Besides this unwonted entrepreneurial chutzpa, the USPS possesses some unbeatable assets. Chief among these is its physical, on-the-ground, hyper-local, ubiquitous network. And, the hundreds of thousands of people who man and woman it.
Nothing in logistics matches the USPS’ scale and scope. No corporation or institution matches its geographic coverage. It’s as closer and more accessible to more Americans than any other entity. It got that way because of its original (and still un-assailed) monopoly on first-class (snail-)mail delivery. (Of course—with email in ascendance for most purposes of “written” communication—many might say: “Meh.”)
The other salient logistical strength of the USPS—developed over recent decades in response to UPS and FedEx competition—is effectiveness in handling and transporting lightweight goods. A perfect match with today’s 3DP’d offerings.
Supported by these strengths, the USPS is unrivaled in serving needs covered by its “first mile” and “last mile” logistical offerings.

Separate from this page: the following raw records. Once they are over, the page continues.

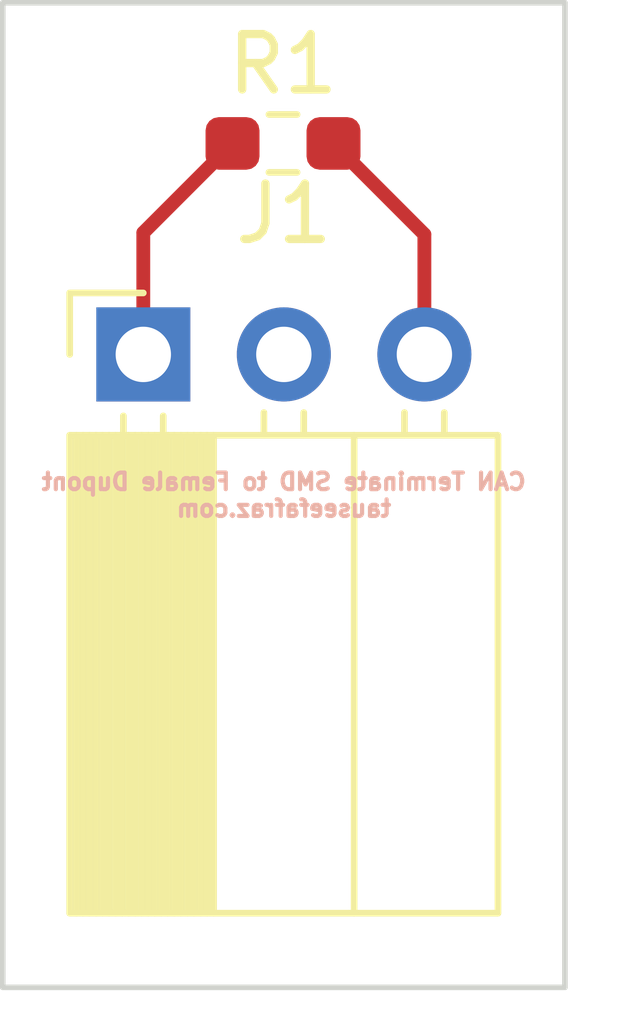
<source format=kicad_pcb>
(kicad_pcb (version 20211014) (generator pcbnew)

  (general
    (thickness 1.6)
  )

  (paper "A4")
  (layers
    (0 "F.Cu" signal)
    (31 "B.Cu" signal)
    (32 "B.Adhes" user "B.Adhesive")
    (33 "F.Adhes" user "F.Adhesive")
    (34 "B.Paste" user)
    (35 "F.Paste" user)
    (36 "B.SilkS" user "B.Silkscreen")
    (37 "F.SilkS" user "F.Silkscreen")
    (38 "B.Mask" user)
    (39 "F.Mask" user)
    (40 "Dwgs.User" user "User.Drawings")
    (41 "Cmts.User" user "User.Comments")
    (42 "Eco1.User" user "User.Eco1")
    (43 "Eco2.User" user "User.Eco2")
    (44 "Edge.Cuts" user)
    (45 "Margin" user)
    (46 "B.CrtYd" user "B.Courtyard")
    (47 "F.CrtYd" user "F.Courtyard")
    (48 "B.Fab" user)
    (49 "F.Fab" user)
    (50 "User.1" user)
    (51 "User.2" user)
    (52 "User.3" user)
    (53 "User.4" user)
    (54 "User.5" user)
    (55 "User.6" user)
    (56 "User.7" user)
    (57 "User.8" user)
    (58 "User.9" user)
  )

  (setup
    (pad_to_mask_clearance 0)
    (pcbplotparams
      (layerselection 0x00010fc_ffffffff)
      (disableapertmacros false)
      (usegerberextensions false)
      (usegerberattributes true)
      (usegerberadvancedattributes true)
      (creategerberjobfile true)
      (svguseinch false)
      (svgprecision 6)
      (excludeedgelayer true)
      (plotframeref false)
      (viasonmask false)
      (mode 1)
      (useauxorigin false)
      (hpglpennumber 1)
      (hpglpenspeed 20)
      (hpglpendiameter 15.000000)
      (dxfpolygonmode true)
      (dxfimperialunits true)
      (dxfusepcbnewfont true)
      (psnegative false)
      (psa4output false)
      (plotreference true)
      (plotvalue true)
      (plotinvisibletext false)
      (sketchpadsonfab false)
      (subtractmaskfromsilk false)
      (outputformat 1)
      (mirror false)
      (drillshape 0)
      (scaleselection 1)
      (outputdirectory "Gerber Files/")
    )
  )

  (net 0 "")
  (net 1 "Net-(J1-Pad1)")
  (net 2 "unconnected-(J1-Pad2)")
  (net 3 "Net-(J1-Pad3)")

  (footprint "Connector_PinSocket_2.54mm:PinSocket_1x03_P2.54mm_Horizontal" (layer "F.Cu") (at 140.97 81.28 90))

  (footprint "Resistor_SMD:R_0603_1608Metric_Pad0.98x0.95mm_HandSolder" (layer "F.Cu") (at 143.495 77.47))

  (gr_line (start 148.59 92.71) (end 148.59 74.93) (layer "Edge.Cuts") (width 0.1) (tstamp 02e89ef1-f3c0-473c-b095-8bc25a753c7d))
  (gr_line (start 138.43 74.93) (end 138.43 92.71) (layer "Edge.Cuts") (width 0.1) (tstamp 1d28fd70-ae7e-4151-9724-4c2ce1a8abaa))
  (gr_line (start 148.59 74.93) (end 138.43 74.93) (layer "Edge.Cuts") (width 0.1) (tstamp 338ee762-9d98-4001-bca6-aed90e1e9a78))
  (gr_line (start 138.43 92.71) (end 148.59 92.71) (layer "Edge.Cuts") (width 0.1) (tstamp 9e700147-3be6-40e1-a7fe-ebae35bf75f5))
  (gr_text "CAN Terminate SMD to Female Dupont\ntauseefafraz.com" (at 143.51 83.82) (layer "B.SilkS") (tstamp 3c76e190-4686-4337-a7e7-1090e76dcb10)
    (effects (font (size 0.3 0.3) (thickness 0.075)) (justify mirror))
  )

  (segment (start 140.97 79.0825) (end 140.97 81.28) (width 0.25) (layer "F.Cu") (net 1) (tstamp 58042d77-da1a-4884-aff9-426e25e0d641))
  (segment (start 142.5825 77.47) (end 140.97 79.0825) (width 0.25) (layer "F.Cu") (net 1) (tstamp 7de85775-a96b-4c26-bc0b-f630eb542119))
  (segment (start 146.05 79.1125) (end 146.05 81.28) (width 0.25) (layer "F.Cu") (net 3) (tstamp cd39eec6-b437-4e9f-b9f0-a2a5f39c4b0f))
  (segment (start 144.4075 77.47) (end 146.05 79.1125) (width 0.25) (layer "F.Cu") (net 3) (tstamp e72f5592-4779-4690-9f5b-a8dc722b2584))

  (group "" (id 72894d8f-7904-4cb5-a71b-97e0f57ac094)
    (members
      02e89ef1-f3c0-473c-b095-8bc25a753c7d
      120480d6-6697-432e-a99e-f11e576939d4
      1d28fd70-ae7e-4151-9724-4c2ce1a8abaa
      338ee762-9d98-4001-bca6-aed90e1e9a78
      58042d77-da1a-4884-aff9-426e25e0d641
      58b09982-63f0-4b2c-828f-70f1cf37bb46
      7de85775-a96b-4c26-bc0b-f630eb542119
      9e700147-3be6-40e1-a7fe-ebae35bf75f5
      cd39eec6-b437-4e9f-b9f0-a2a5f39c4b0f
      e72f5592-4779-4690-9f5b-a8dc722b2584
    )
  )
)

</source>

When it was part and parcel (stop me before I pun again) of the U.S. Government, it WAS the Government to most citizens. It still has that look and feel—and a warm institutional memory in the hearts of many Americans.
Here’s how the USPS sees it…right in an official White Paper just put out by the Office of Inspector General, USPS. It’s even got a tagline-esque and pun-ish title: “If It Prints, It Ships: 3D Printing and the Postal Service.”
Perhaps the most provocative discussion in this White Paper is around the proactive role the USPS might take in helping to (re)foster American manufacturing. This idea circles back to the democratization effect of 3DP. Think the Maker Movement on steroids as supported, coached and mentored by the Postal Service. This might include the provision of 3DP production space, warehousing, service bureau output, printing materials depot, digital security, ancillary services and—of course—3DP’d product delivery from micro business to micro business, from edge-to-edge of the USPS’ dispersed network.
In the micro biz acorn is the oak of the growing small business…still THE engine of employment in the U.S.
In its projected role as logistics engine to the renaissance in Kitchen-Table Factories, eCottage Industry and Garage Makeries, the USPS could enjoy a renaissance of its own. “In fact,” states the White Paper, “the movement, storage, and home delivery of 3D printing materials alone could become a major new sector of the logistics industry. The Postal Service has many existing assets that could help it play an expanded role in helping products move throughthe supply chain.”
The USPS might also create entirely new categories of logistics-centered business: such as the digital “middle mile.” Here’s how the White Paper describes this novel entrepreneurial prospect:
“The Postal Service could create a platform for 3D printing that uses its national retail network and last-mile capabilities. By doing so, the Postal Service would create a digital “middle mile” where, at a basic level, designs are sent to the platform and then 3D printed and shipped via same-day or next-day delivery. This could be considered a “hybrid parcel” product, similar to the concept of hybrid mail where digital communications are converted into physical letters.”(This last smacks of the faxed first-class mail of decades ago…!)
The innovative entrepreneurial positioning of the USPS is a welcome advance by an important U.S. institution. The American Postal Service (or, at least its gadfly Inspector General) seems intent on a remake of its staid and sterile reputation for slow-motion stumbles from bad to worse on its colossal scale (a scale that is still its primary advantage).
As a great American asset, the USPS organization is still positioned to serve this country’s commerce and common-good. And, 3DP may “print” the road to that success. As the White Paper concludes:
“By establishing a role in the 3D printing market, the Postal Service could put a compelling 21st century twist on its historical mission to serve citizens and facilitate commerce.”